This Time, and the Time Before
by ilurandir
Summary: Remus finds himself, as he chases Harry and Ginny in the field at the Burrow, contemplating his relationship with Tonks, his relationship with Sirius, and where he stands now, and what it means to love after love - if he can.


The tall grass cut dully against his face and hands as he crashed through it - not caring about the noise he was making, barely hearing it above the rushing blood in his ears - the blood that would be re-routed through his veins in a night's time, when he transformed into the wolf.

But he wasn't thinking about that now - he was thinking about Harry. If Harry died, Sirius would never forgive him - or he would… he would _have_. Before. And that was worse. Because Remus, he would never forgive himself. And he wouldn't deserve it.

"Harry!" he shouted, but there was no response. If the Death Eaters heard him, it wouldn't matter. Time was of the essence here, not stealth.

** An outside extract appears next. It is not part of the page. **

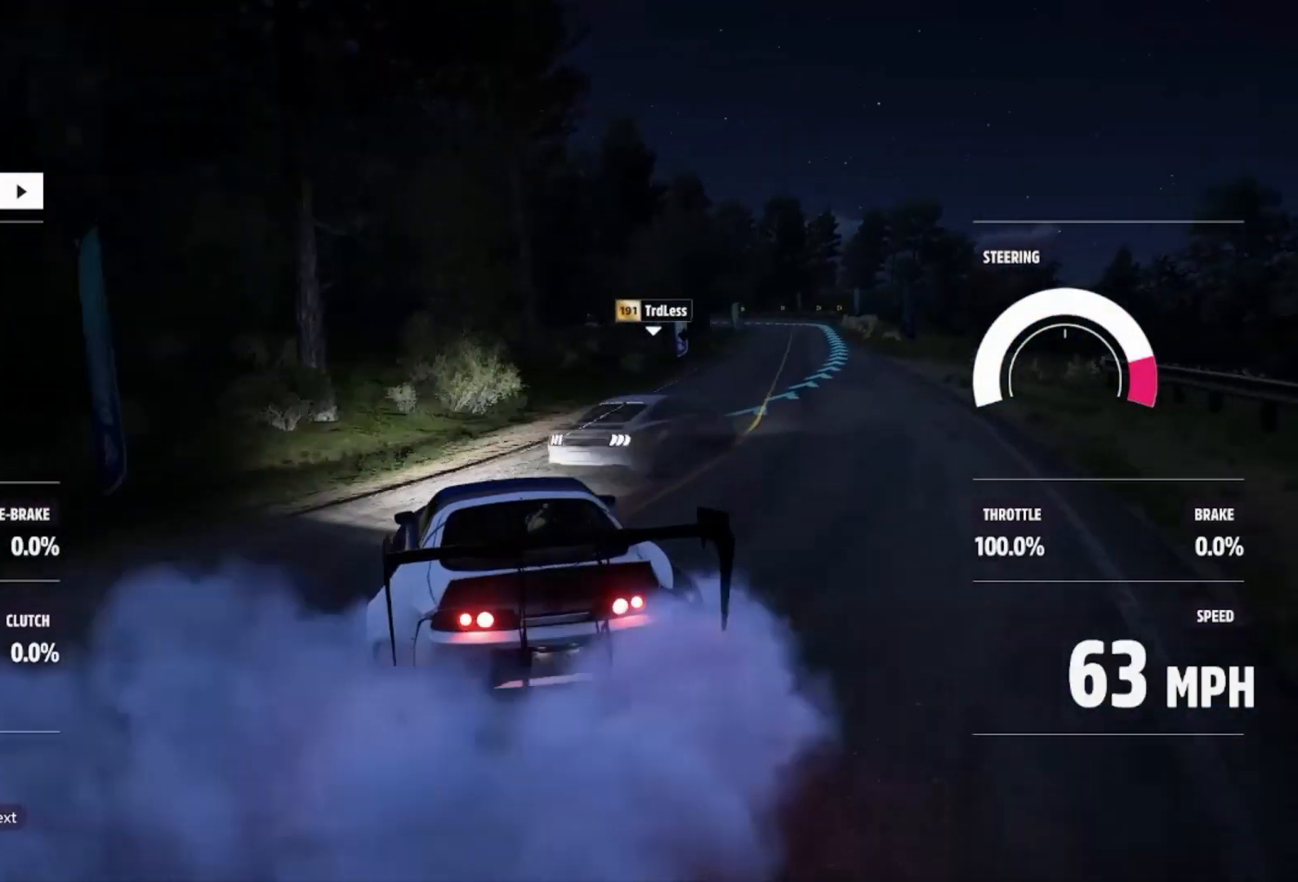
{"buttons": ["R2"], "left_stick": "right", "right_stick": "center", "events": [[33, "left_stick", "center"], [300, "R2", "up"], [300, "left_stick", "right"], [367, "R2", "down"]]}
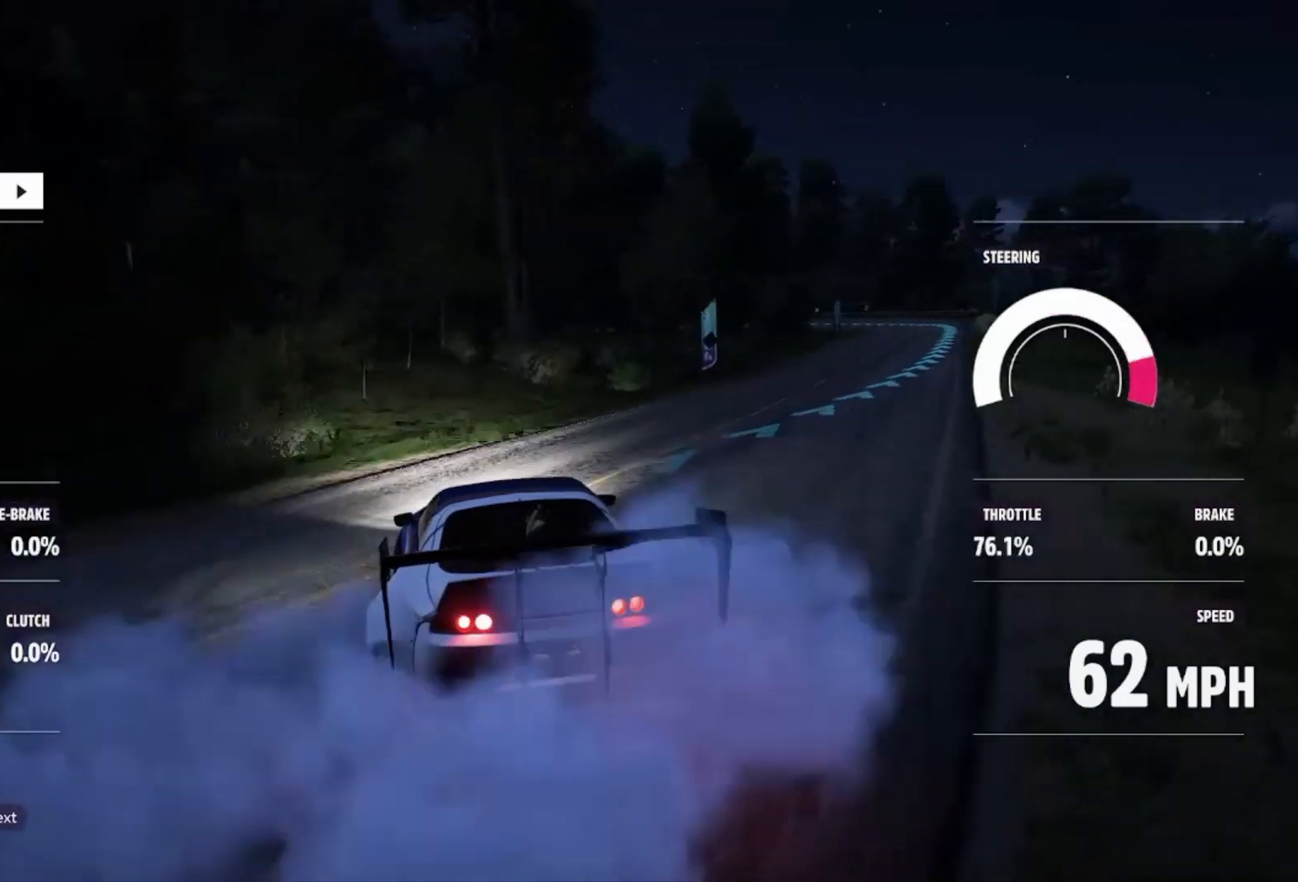
{"buttons": ["R2"], "left_stick": "right", "right_stick": "center", "events": [[300, "left_stick", "center"], [367, "left_stick", "right"]]}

He stopped, breathing hard, trying to listen to hear something, anything. H e cursed the senses of the wolf, because with his extremities tingling and his legs and back and shoulders aching, already shifting and pulling with the moon, he felt both hung over and strung out - he didn't yet have the wolf's hearing, nor it's clearer sight in the dark.

There was a sudden crashing in the grasses to his right and Remus's fingers clenched painfully on his wand. He wasn't sure he would be a match for Bellatrix Lestrange, but Merlin, God, he would like to kill her.

He jumped as she appeared, like a deer from the underbrush. She gasped when she saw him, sharp and tight, and he caught the way her stance took on both fight and flight at once. They recognised each other at the exact same moment and he felt his heart flutter several rapid-fire beats of delayed fear, then surge back to its steady pounding against the cage of his ribs. Nymphadora held his eyes as she so easily did these days until the sounds of fired spells met their ears and they tore their eyes away, to rush to that instead.

They plunged forward - as one, and he had a sense of wildness - animal connection that sent him elatedly, sickeningly back to the pack mentality that he thought he had lost for good by now.

The wolf missed Sirius more outwardly and violently than he ever could. Than he would ever _let_ himself. There were fresh cuts on his shins and hands to prove it. His shoulders and belly were bruised and cut from last month's transformation. The wolf had slammed itself relentlessly, pointlessly against the wall it was chained to, bitten at its fur until it bled.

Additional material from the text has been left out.